Спору нет, они честны — воровство в их быту отнюдь не развито. Если бы нашу факторию, с ее порядками, перенести в близкое соседство к любому русскому селу, полупризорное и беспризорное добро растащили бы в несколько дней. А здесь не трогают. Однако эта их честность все же условна и относительна. Есть соблазны, пред которыми и она не может устоять: например, топливо…
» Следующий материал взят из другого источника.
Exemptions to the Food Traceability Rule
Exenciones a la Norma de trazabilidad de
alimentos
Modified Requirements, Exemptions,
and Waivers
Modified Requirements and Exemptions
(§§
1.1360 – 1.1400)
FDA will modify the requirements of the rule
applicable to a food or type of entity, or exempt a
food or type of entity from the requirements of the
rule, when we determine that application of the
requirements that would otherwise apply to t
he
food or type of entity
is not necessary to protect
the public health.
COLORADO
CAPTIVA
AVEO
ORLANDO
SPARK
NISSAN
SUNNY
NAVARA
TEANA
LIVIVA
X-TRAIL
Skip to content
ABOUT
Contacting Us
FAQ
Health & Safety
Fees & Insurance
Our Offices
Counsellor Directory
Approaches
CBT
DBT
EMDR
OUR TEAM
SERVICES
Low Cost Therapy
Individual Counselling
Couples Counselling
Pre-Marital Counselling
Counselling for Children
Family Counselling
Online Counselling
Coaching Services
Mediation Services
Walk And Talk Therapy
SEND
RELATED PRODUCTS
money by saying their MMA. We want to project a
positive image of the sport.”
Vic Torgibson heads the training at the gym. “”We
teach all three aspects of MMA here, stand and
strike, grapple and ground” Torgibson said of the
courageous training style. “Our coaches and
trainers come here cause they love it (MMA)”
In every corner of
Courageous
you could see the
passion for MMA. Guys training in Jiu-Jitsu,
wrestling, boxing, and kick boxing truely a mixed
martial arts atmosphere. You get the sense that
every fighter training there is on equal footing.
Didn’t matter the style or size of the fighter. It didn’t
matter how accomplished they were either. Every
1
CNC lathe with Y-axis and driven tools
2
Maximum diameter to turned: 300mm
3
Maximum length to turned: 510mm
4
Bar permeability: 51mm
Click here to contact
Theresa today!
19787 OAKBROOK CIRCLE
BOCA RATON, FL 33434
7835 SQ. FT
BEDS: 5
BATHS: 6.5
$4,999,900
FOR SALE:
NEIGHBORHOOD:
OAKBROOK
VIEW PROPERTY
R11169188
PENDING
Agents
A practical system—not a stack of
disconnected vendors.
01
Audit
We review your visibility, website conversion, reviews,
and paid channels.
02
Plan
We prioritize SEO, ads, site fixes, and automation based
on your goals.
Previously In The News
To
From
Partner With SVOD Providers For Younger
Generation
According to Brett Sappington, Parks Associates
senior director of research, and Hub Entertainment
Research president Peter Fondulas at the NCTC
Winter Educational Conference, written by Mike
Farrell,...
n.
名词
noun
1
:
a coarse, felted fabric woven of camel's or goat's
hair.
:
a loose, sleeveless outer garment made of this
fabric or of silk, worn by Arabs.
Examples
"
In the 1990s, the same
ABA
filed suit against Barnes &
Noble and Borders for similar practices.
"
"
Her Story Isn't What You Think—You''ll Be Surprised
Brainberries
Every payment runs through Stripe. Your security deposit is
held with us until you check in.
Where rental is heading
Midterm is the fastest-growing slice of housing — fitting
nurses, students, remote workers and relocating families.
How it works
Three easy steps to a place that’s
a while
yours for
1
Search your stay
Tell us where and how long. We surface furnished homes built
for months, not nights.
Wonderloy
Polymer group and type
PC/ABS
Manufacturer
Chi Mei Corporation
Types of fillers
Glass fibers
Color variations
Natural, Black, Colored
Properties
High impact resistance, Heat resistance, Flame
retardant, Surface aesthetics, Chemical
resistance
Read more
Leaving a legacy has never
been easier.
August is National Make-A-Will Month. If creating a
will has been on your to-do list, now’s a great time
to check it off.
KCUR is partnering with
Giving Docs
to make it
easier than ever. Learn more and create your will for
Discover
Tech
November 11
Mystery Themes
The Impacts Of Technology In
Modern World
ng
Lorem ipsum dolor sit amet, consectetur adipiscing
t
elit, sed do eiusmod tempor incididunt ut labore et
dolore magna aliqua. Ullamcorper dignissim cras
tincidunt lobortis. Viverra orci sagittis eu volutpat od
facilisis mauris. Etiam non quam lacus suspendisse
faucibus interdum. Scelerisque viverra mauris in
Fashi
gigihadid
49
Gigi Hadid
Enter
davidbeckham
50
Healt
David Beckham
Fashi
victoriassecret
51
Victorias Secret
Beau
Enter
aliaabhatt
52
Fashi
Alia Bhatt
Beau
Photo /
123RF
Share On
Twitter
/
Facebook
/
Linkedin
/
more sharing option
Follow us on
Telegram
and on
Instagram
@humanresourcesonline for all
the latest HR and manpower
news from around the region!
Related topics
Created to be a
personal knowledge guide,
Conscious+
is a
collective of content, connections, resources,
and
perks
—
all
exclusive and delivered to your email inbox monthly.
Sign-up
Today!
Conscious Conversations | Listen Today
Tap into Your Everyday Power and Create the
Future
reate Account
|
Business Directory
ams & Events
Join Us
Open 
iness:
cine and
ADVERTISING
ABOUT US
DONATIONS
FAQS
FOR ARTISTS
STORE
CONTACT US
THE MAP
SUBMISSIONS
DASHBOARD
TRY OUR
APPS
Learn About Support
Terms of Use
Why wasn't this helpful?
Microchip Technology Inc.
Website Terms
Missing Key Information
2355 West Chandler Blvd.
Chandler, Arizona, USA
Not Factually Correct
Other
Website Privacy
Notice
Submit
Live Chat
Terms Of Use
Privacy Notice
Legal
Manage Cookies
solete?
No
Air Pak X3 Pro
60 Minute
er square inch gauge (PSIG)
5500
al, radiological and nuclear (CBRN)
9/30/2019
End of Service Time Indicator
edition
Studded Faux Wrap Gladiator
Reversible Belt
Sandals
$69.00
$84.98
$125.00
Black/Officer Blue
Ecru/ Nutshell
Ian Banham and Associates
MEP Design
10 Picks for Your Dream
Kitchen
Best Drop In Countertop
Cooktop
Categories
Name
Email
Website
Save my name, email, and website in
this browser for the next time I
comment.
А может быть это тот же Нарич?

Такой тип, потершийся в наших городах, завез в Ямальскую тундру лишь это свойство.

Вопрос во всяком случае заслуживает внимания…

…Насколько видит глаз, бухта покрылась льдом. Мы думали что уже конец — губа стала. Но нет — борьба продолжается В ночь на 23 ноября поднялся вихревой шторм. Все раньше нами виденное потускнело сравнительно с этим ураганом. Дрожали стены избы, с ревом носилось что-то по чердаку, выло по-звериному в трубах. Мы сидели с Пепеляевым за столом. Пламя горящей стеариновой свечи никнет и минутами издает такой звук, будто на него кто-то дует. Это ветер прорывается сквозь стены. Печи исправно вытоплены, но в хате гуляет стужа.

Торос местами напоминает гору.

Выйти на двор жутко. Я попытался. Вихрь швырнул в лицо острым снежным песком и буквально отбросил до угла постройки. Я ухватился за бревно, хотел укрыться за угол, но оттуда с ревом ударили такие же вихри. Какая-то чертовщина — сует со всех сторон разом! Каждая крупинка снега остекленела, сделалась остро-колючей, впивалась в лицо наподобие иглы. Боль невыносимая. Придерживаясь за стенку, перегнувшись, я с трудом добрался до дверей. Лицо иссекло, будто розгой.

В запрошлом году на Ямбургской фактории в подобный же ураган вышел из дому заведующий С. Д. Удегов. Вихрь свалил его с ног и покатил по снегу. Он делал попытки зацепиться, схватиться руками — все напрасно. Его откатило шагов на 50, которые он преодолел с громадным трудом — на четвереньках. Этот случай не преувеличен. Он дает некоторое представление о здешних зимних ураганах.

На губе творилось невероятное. В кромешной тьме грохотало, выло, ухало. Точно залпами палили из пушек.

А на второй день, когда поутихло и мы пошли посмотреть — берег бухты вновь подступил почти к прежней черте. Ураган разломал лед, наворотил груды кусков. Они смерзлись, образовали торосы.

Это уже последние судороги. Крупные плавающие льдины и мелкий щебень липнут друг к другу, смерзаются в поля. К следующему дню ледяной покров ушел из глаз, покрылся ковром снега — это теперь прочно, до весны!…

 

V. ПОЛЯРНАЯ НОЧЬ

 

ШЕРОХОВАТОСТИ. СЕВЕРНЫЕ СИЯНИЯ

В работе фактории не все идет ладно: чаще и круче стал запивать Аксенов. Начинается это, обыкновенно, когда сделки заключены с туземцами.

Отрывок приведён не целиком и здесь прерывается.